What is required: Filter the records below down to the lines containing the string "oblečení", and copy each of those lines in full.

╭─ Provided material

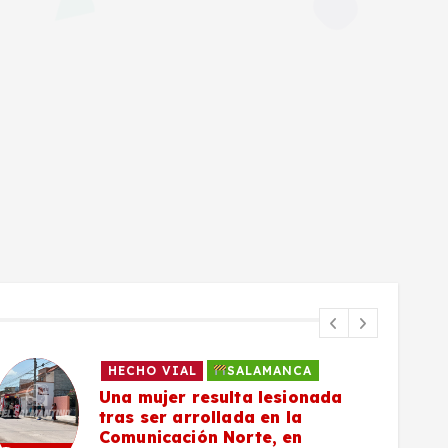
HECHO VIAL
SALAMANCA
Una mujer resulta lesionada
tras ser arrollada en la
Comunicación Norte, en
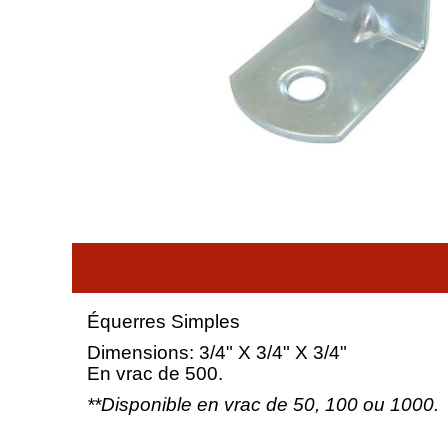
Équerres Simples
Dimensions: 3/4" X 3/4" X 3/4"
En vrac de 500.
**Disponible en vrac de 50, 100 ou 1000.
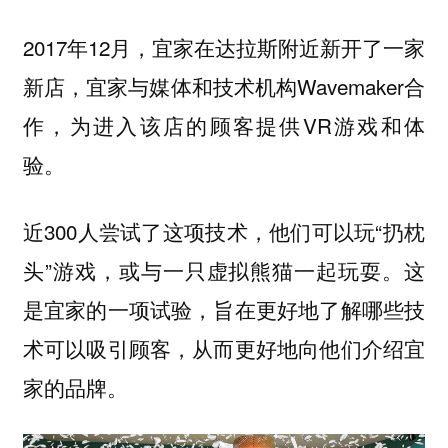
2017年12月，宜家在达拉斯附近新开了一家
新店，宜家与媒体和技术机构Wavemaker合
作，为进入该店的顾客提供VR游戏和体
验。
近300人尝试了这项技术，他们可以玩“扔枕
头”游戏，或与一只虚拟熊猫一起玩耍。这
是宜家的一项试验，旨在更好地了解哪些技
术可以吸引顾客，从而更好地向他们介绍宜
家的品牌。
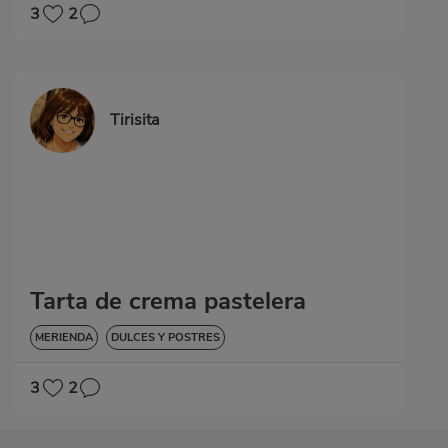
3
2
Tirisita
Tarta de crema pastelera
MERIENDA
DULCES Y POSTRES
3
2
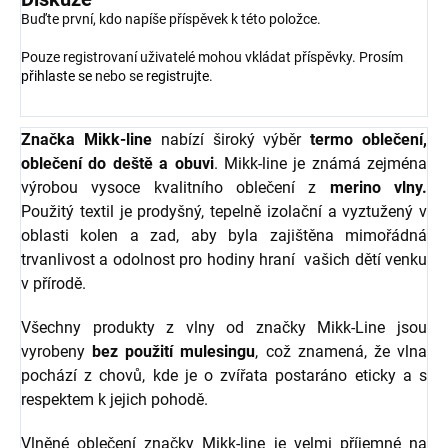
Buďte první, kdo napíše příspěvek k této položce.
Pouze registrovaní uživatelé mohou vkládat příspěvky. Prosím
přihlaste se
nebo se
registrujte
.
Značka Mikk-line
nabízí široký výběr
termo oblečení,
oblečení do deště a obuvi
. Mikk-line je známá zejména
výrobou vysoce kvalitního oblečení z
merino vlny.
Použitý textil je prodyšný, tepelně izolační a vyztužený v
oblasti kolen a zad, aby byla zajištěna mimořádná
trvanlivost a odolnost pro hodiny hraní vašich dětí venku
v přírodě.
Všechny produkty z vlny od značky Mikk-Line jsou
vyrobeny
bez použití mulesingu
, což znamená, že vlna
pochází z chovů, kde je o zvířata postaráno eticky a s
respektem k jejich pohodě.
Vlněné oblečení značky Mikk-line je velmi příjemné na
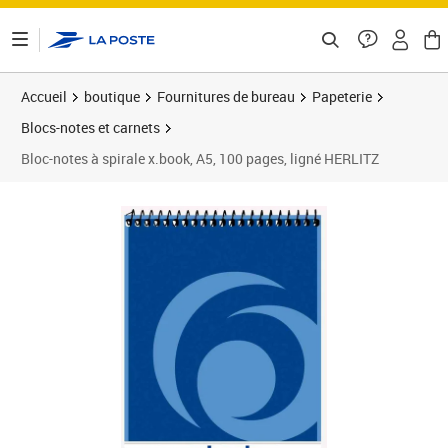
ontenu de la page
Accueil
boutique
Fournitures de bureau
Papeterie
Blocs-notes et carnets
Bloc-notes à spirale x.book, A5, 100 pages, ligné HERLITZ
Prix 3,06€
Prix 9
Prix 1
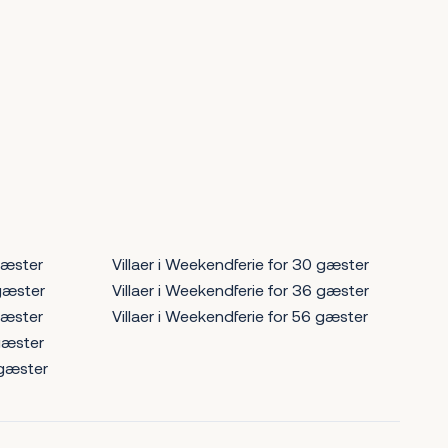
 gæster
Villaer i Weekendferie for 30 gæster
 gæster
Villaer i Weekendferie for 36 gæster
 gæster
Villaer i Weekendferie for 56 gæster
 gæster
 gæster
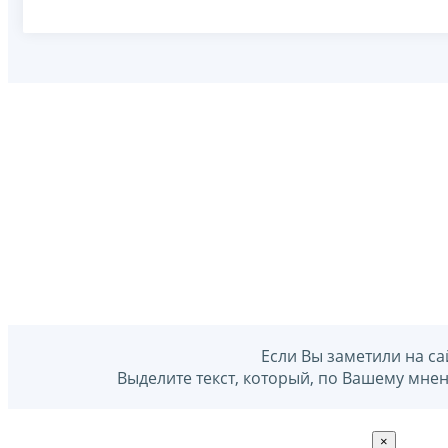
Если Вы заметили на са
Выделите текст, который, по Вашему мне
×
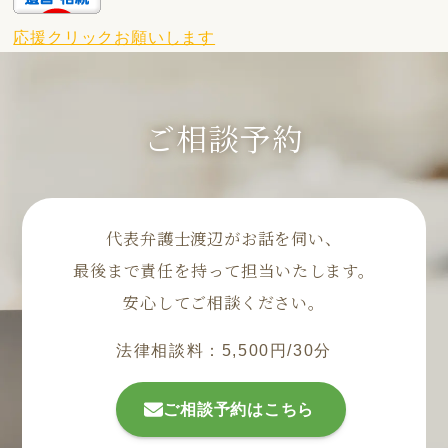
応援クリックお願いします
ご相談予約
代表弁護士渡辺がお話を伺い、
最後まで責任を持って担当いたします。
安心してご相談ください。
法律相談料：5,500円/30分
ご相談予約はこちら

╰─

Solution to the exercise:
termo oblečení,
oblečení do deště a obuvi
výrobou vysoce kvalitního oblečení z
Vlněné oblečení značky Mikk-line je velmi příjemné na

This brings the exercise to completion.